*Task statement*
With the pictures left out, write out the records verbatim.

*Data records*
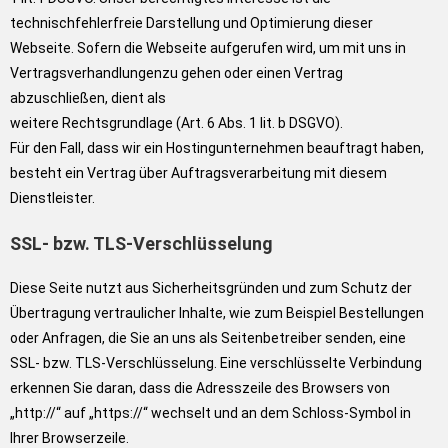
technischfehlerfreie Darstellung und Optimierung dieser
Webseite. Sofern die Webseite aufgerufen wird, um mit uns in
Vertragsverhandlungenzu gehen oder einen Vertrag
abzuschließen, dient als
weitere Rechtsgrundlage (Art. 6 Abs. 1 lit. b DSGVO).
Für den Fall, dass wir ein Hostingunternehmen beauftragt haben,
besteht ein Vertrag über Auftragsverarbeitung mit diesem
Dienstleister.
SSL- bzw. TLS-Verschlüsselung
Diese Seite nutzt aus Sicherheitsgründen und zum Schutz der
Übertragung vertraulicher Inhalte, wie zum Beispiel Bestellungen
oder Anfragen, die Sie an uns als Seitenbetreiber senden, eine
SSL- bzw. TLS-Verschlüsselung. Eine verschlüsselte Verbindung
erkennen Sie daran, dass die Adresszeile des Browsers von
„http://“ auf „https://“ wechselt und an dem Schloss-Symbol in
Ihrer Browserzeile.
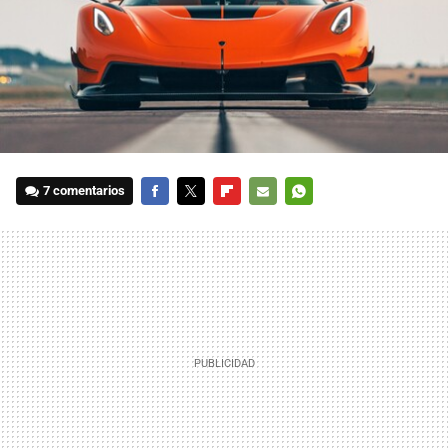
7 comentarios
FACEBOOK
TWITTER
FLIPBOARD
E-
WHATSAPP
MAIL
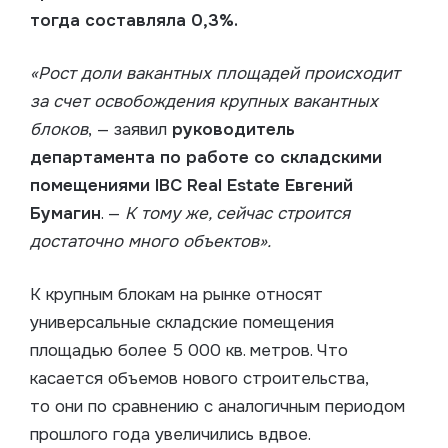
тогда составляла 0,3%.
«Рост доли вакантных площадей происходит
за счет освобождения крупных вакантных
блоков
, — заявил
руководитель
департамента по работе со складскими
помещениями IBC Real Estate Евгений
Бумагин
. —
К тому же, сейчас строится
достаточно много объектов».
К крупным блокам на рынке относят
универсальные складские помещения
площадью более 5 000 кв. метров. Что
касается объемов нового строительства,
то они по сравнению с аналогичным периодом
прошлого года увеличились вдвое.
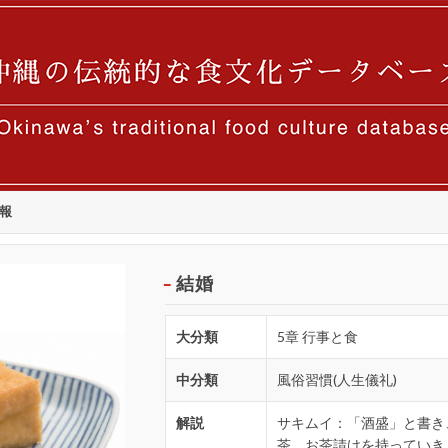
報
結婚
大分類
5章 行事と食
中分類
風俗習慣(人生儀礼)
解説
サキムイ：「酒盛」と書き
茶。お茶請けを持っていき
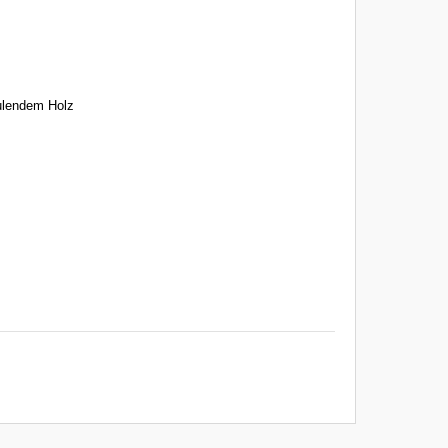
ulendem Holz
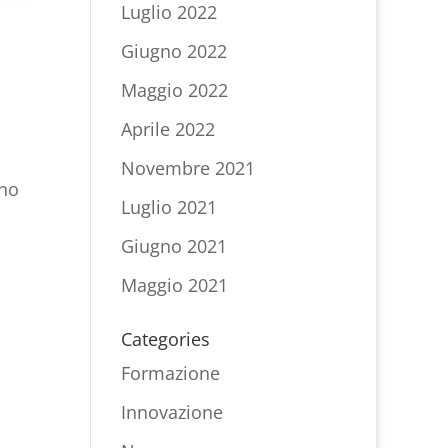
Luglio 2022
Giugno 2022
Maggio 2022
Aprile 2022
Novembre 2021
ano
Luglio 2021
Giugno 2021
Maggio 2021
Categories
Formazione
Innovazione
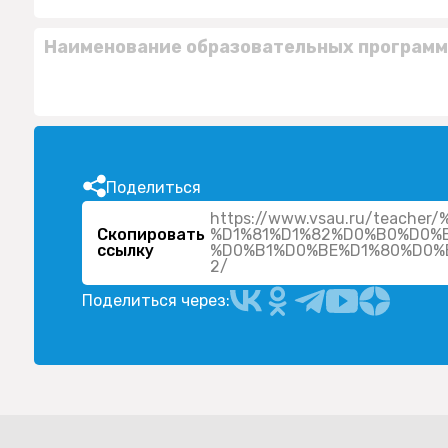
Наименование образовательных программ
Поделиться
https://www.vsau.ru/teac
Скопировать
%D1%81%D1%82%D0%B0%D0%
ссылку
%D0%B1%D0%BE%D1%80%D0%
2/
Поделиться через:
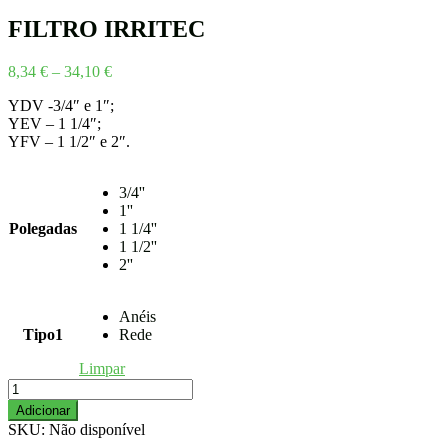
3,89 €
through
FILTRO IRRITEC
8,06 €
Price
8,34
€
–
34,10
€
range:
YDV -3/4″ e 1″;
8,34 €
YEV – 1 1/4″;
through
YFV – 1 1/2″ e 2″.
34,10 €
3/4''
1''
Polegadas
1 1/4''
1 1/2''
2''
Anéis
Tipo1
Rede
Limpar
Quantidade
de
Adicionar
FILTRO
SKU:
Não disponível
IRRITEC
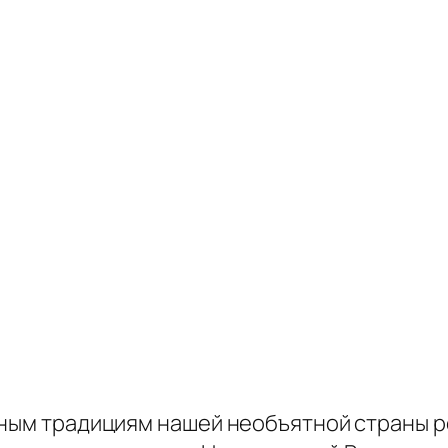
рным традициям нашей необъятной страны 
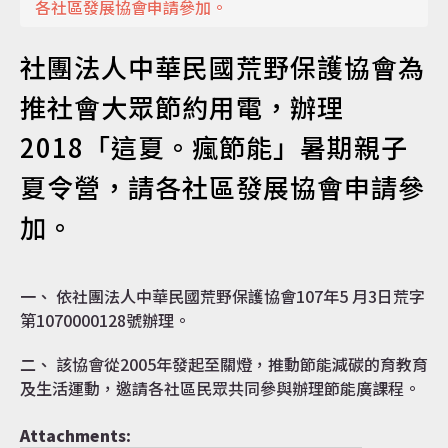
各社區發展協會申請參加。
認識達仁
社團法人中華民國荒野保護協會為
推社會大眾節約用電，辦理
2018「這夏。瘋節能」暑期親子
訊息專區
夏令營，請各社區發展協會申請參
加。
便民服務
一、 依社團法人中華民國荒野保護協會107年5 月3日荒字
第1070000128號辦理。
資訊公開
二、 該協會從2005年發起至關燈，推動節能減碳的育教育
及生活運動，邀請各社區民眾共同參與辦理節能廣課程。
Attachments:
民意交流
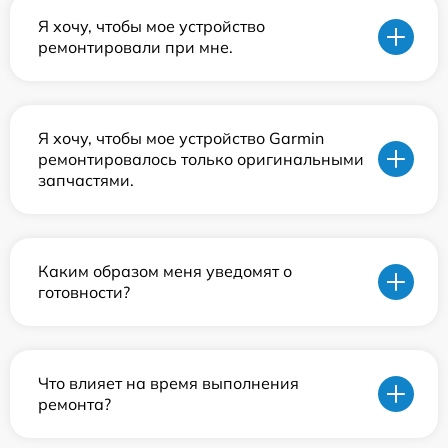
Я хочу, чтобы мое устройство
ремонтировали при мне.
Я хочу, чтобы мое устройство Garmin
ремонтировалось только оригинальными
запчастями.
Каким образом меня уведомят о
готовности?
Что влияет на время выполнения
ремонта?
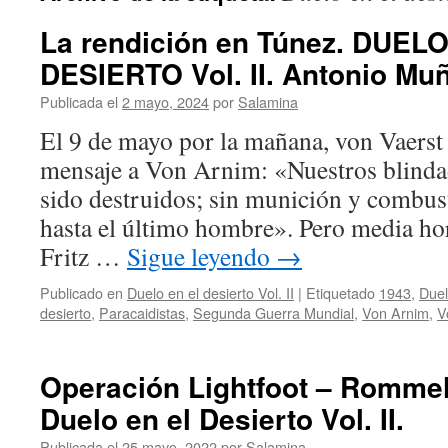
La rendición en Túnez. DUEL
DESIERTO Vol. II. Antonio Mu
Publicada el
2 mayo, 2024
por
Salamina
El 9 de mayo por la mañana, von Vaerst 
mensaje a Von Arnim: «Nuestros blindad
sido destruidos; sin munición y combus
hasta el último hombre». Pero media hor
Fritz …
Sigue leyendo
→
Publicado en
Duelo en el desierto Vol. II
|
Etiquetado
1943
,
Duel
desierto
,
Paracaidistas
,
Segunda Guerra Mundial
,
Von Arnim
,
V
Operación Lightfoot – Rommel 
Duelo en el Desierto Vol. II.
Publicada el
25 mayo, 2022
por
Salamina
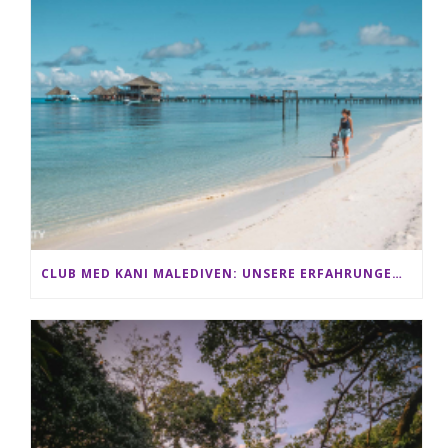
CLUB MED KANI MALEDIVEN: UNSERE ERFAHRUNGEN IM ALL-INCLUSIVE PARADIES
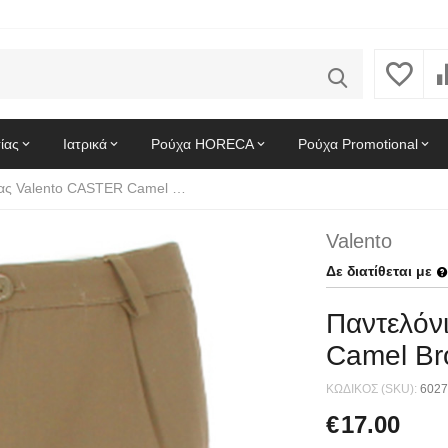
ίας
Ιατρικά
Ρούχα HORECA
Ρούχα Promotional
Παντελόνι Εργασίας Valento CASTER Camel Brown
Valento
Δε διατίθεται με
Παντελόν
Camel B
ΚΩΔΙΚΟΣ (SKU):
6027
€
17.00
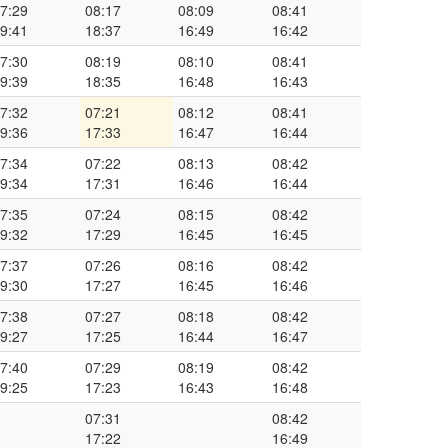
7:29
08:17
08:09
08:41
9:41
18:37
16:49
16:42
7:30
08:19
08:10
08:41
9:39
18:35
16:48
16:43
7:32
07:21
08:12
08:41
9:36
17:33
16:47
16:44
7:34
07:22
08:13
08:42
9:34
17:31
16:46
16:44
7:35
07:24
08:15
08:42
9:32
17:29
16:45
16:45
7:37
07:26
08:16
08:42
9:30
17:27
16:45
16:46
7:38
07:27
08:18
08:42
9:27
17:25
16:44
16:47
7:40
07:29
08:19
08:42
9:25
17:23
16:43
16:48
07:31
08:42
17:22
16:49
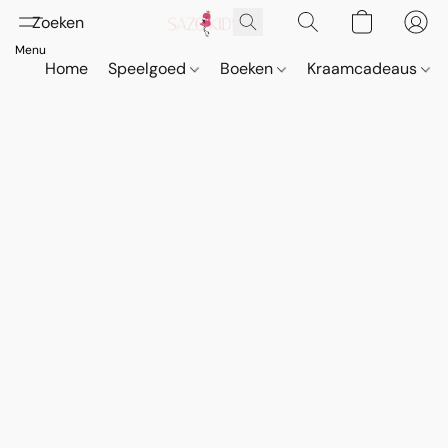
Home
Speelgoed
Boeken
Kraamcadeaus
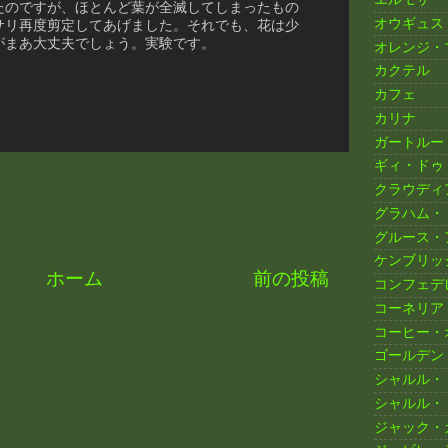
たのですが、ほとんど葉が全滅してしまったもの
オウギュス
サリ再度剪定してあげました。それでも、花は少
がまあ大丈夫でしょう。実験です。
オレンジ・
カクテル
カフェ
カリナ
ガートルー
ギィ・ドゥ
クラウディ
グラハム・
グルース・
ケンブリッ
ホーム
前の投稿
コンフェデ
コーネリア
コーヒー・
ゴールデン
シャルル・
シャルル・
ジャック・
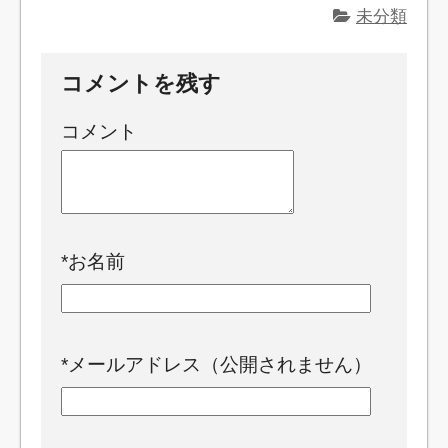
未分類
コメントを残す
コメント
*
お名前
*
メールアドレス（公開されません）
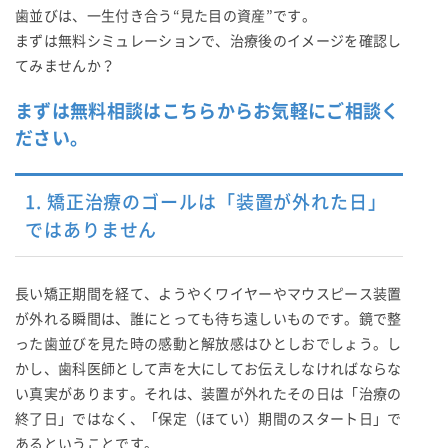
歯並びは、一生付き合う“見た目の資産”です。
まずは無料シミュレーションで、治療後のイメージを確認し
てみませんか？
まずは無料相談はこちらからお気軽にご相談く
ださい。
1. 矯正治療のゴールは「装置が外れた日」
ではありません
長い矯正期間を経て、ようやくワイヤーやマウスピース装置
が外れる瞬間は、誰にとっても待ち遠しいものです。鏡で整
った歯並びを見た時の感動と解放感はひとしおでしょう。し
かし、歯科医師として声を大にしてお伝えしなければならな
い真実があります。それは、装置が外れたその日は「治療の
終了日」ではなく、「保定（ほてい）期間のスタート日」で
あるということです。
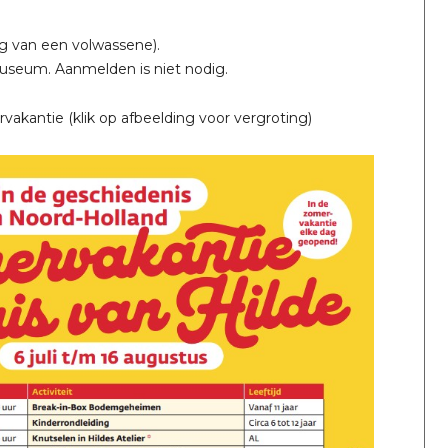
ng van een volwassene).
useum. Aanmelden is niet nodig.
akantie (klik op afbeelding voor vergroting)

*Answer to the problem*
technischfehlerfreie Darstellung und Optimierung dieser
Webseite. Sofern die Webseite aufgerufen wird, um mit uns in
Vertragsverhandlungenzu gehen oder einen Vertrag
abzuschließen, dient als
weitere Rechtsgrundlage (Art. 6 Abs. 1 lit. b DSGVO).
Für den Fall, dass wir ein Hostingunternehmen beauftragt haben,
besteht ein Vertrag über Auftragsverarbeitung mit diesem
Dienstleister.
SSL- bzw. TLS-Verschlüsselung
Diese Seite nutzt aus Sicherheitsgründen und zum Schutz der
Übertragung vertraulicher Inhalte, wie zum Beispiel Bestellungen
oder Anfragen, die Sie an uns als Seitenbetreiber senden, eine
SSL- bzw. TLS-Verschlüsselung. Eine verschlüsselte Verbindung
erkennen Sie daran, dass die Adresszeile des Browsers von
„http://“ auf „https://“ wechselt und an dem Schloss-Symbol in
Ihrer Browserzeile.
7 comentarios
FACEBOOK
TWITTER
FLIPBOARD
E-
WHATSAPP
MAIL
тогда составляла 0,3%.
«Рост доли вакантных площадей происходит
за счет освобождения крупных вакантных
блоков
, — заявил
руководитель
департамента по работе со складскими
помещениями IBC Real Estate Евгений
Бумагин
. —
К тому же, сейчас строится
достаточно много объектов».
К крупным блокам на рынке относят
универсальные складские помещения
площадью более 5 000 кв. метров. Что
касается объемов нового строительства,
то они по сравнению с аналогичным периодом
прошлого года увеличились вдвое.
報
結婚
大分類
5章 行事と食
中分類
風俗習慣(人生儀礼)
解説
サキムイ：「酒盛」と書き
茶。お茶請けを持っていき
ulendem Holz
Luglio 2022
Giugno 2022
Maggio 2022
Aprile 2022
Novembre 2021
ano
Luglio 2021
Giugno 2021
Maggio 2021
Categories
Formazione
Innovazione
Наименование образовательных программ
Поделиться
https://www.vsau.ru/teac
Скопировать
%D1%81%D1%82%D0%B0%D0%
ссылку
%D0%B1%D0%BE%D1%80%D0%
2/
Поделиться через:
3,89 €
through
FILTRO IRRITEC
8,06 €
Price
8,34
€
–
34,10
€
range:
YDV -3/4″ e 1″;
8,34 €
YEV – 1 1/4″;
through
YFV – 1 1/2″ e 2″.
34,10 €
3/4''
1''
Polegadas
1 1/4''
1 1/2''
2''
Anéis
Tipo1
Rede
Limpar
Quantidade
de
Adicionar
FILTRO
SKU:
Não disponível
IRRITEC
рным традициям нашей необъятной страны 
各社區發展協會申請參加。
認識達仁
社團法人中華民國荒野保護協會為
推社會大眾節約用電，辦理
2018「這夏。瘋節能」暑期親子
訊息專區
夏令營，請各社區發展協會申請參
加。
便民服務
一、 依社團法人中華民國荒野保護協會107年5 月3日荒字
第1070000128號辦理。
資訊公開
二、 該協會從2005年發起至關燈，推動節能減碳的育教育
及生活運動，邀請各社區民眾共同參與辦理節能廣課程。
Attachments:
民意交流
Я хочу, чтобы мое устройство
ремонтировали при мне.
Я хочу, чтобы мое устройство Garmin
ремонтировалось только оригинальными
запчастями.
Каким образом меня уведомят о
готовности?
Что влияет на время выполнения
ремонта?
La rendición en Túnez. DUEL
DESIERTO Vol. II. Antonio Mu
Publicada el
2 mayo, 2024
por
Salamina
El 9 de mayo por la mañana, von Vaerst 
mensaje a Von Arnim: «Nuestros blindad
sido destruidos; sin munición y combus
hasta el último hombre». Pero media hor
Fritz …
Sigue leyendo
→
Publicado en
Duelo en el desierto Vol. II
|
Etiquetado
1943
,
Duel
desierto
,
Paracaidistas
,
Segunda Guerra Mundial
,
Von Arnim
,
V
Operación Lightfoot – Rommel 
Duelo en el Desierto Vol. II.
Publicada el
25 mayo, 2022
por
Salamina
CLUB MED KANI MALEDIVEN: UNSERE ERFAHRUNGEN IM ALL-INCLUSIVE PARADIES
ίας
Ιατρικά
Ρούχα HORECA
Ρούχα Promotional
Παντελόνι Εργασίας Valento CASTER Camel Brown
Valento
Δε διατίθεται με
Παντελόν
Camel B
ΚΩΔΙΚΟΣ (SKU):
6027
€
17.00
7:29
08:17
08:09
08:41
9:41
18:37
16:49
16:42
7:30
08:19
08:10
08:41
9:39
18:35
16:48
16:43
7:32
07:21
08:12
08:41
9:36
17:33
16:47
16:44
7:34
07:22
08:13
08:42
9:34
17:31
16:46
16:44
7:35
07:24
08:15
08:42
9:32
17:29
16:45
16:45
7:37
07:26
08:16
08:42
9:30
17:27
16:45
16:46
7:38
07:27
08:18
08:42
9:27
17:25
16:44
16:47
7:40
07:29
08:19
08:42
9:25
17:23
16:43
16:48
07:31
08:42
17:22
16:49
Home
Speelgoed
Boeken
Kraamcadeaus
たのですが、ほとんど葉が全滅してしまったもの
オウギュス
サリ再度剪定してあげました。それでも、花は少
がまあ大丈夫でしょう。実験です。
オレンジ・
カクテル
カフェ
カリナ
ガートルー
ギィ・ドゥ
クラウディ
グラハム・
グルース・
ケンブリッ
ホーム
前の投稿
コンフェデ
コーネリア
コーヒー・
ゴールデン
シャルル・
シャルル・
ジャック・
未分類
コメントを残す
コメント
*
お名前
*
メールアドレス（公開されません）
歯並びは、一生付き合う“見た目の資産”です。
まずは無料シミュレーションで、治療後のイメージを確認し
てみませんか？
まずは無料相談はこちらからお気軽にご相談く
ださい。
1. 矯正治療のゴールは「装置が外れた日」
ではありません
長い矯正期間を経て、ようやくワイヤーやマウスピース装置
が外れる瞬間は、誰にとっても待ち遠しいものです。鏡で整
った歯並びを見た時の感動と解放感はひとしおでしょう。し
かし、歯科医師として声を大にしてお伝えしなければならな
い真実があります。それは、装置が外れたその日は「治療の
終了日」ではなく、「保定（ほてい）期間のスタート日」で
あるということです。
ng van een volwassene).
useum. Aanmelden is niet nodig.
akantie (klik op afbeelding voor vergroting)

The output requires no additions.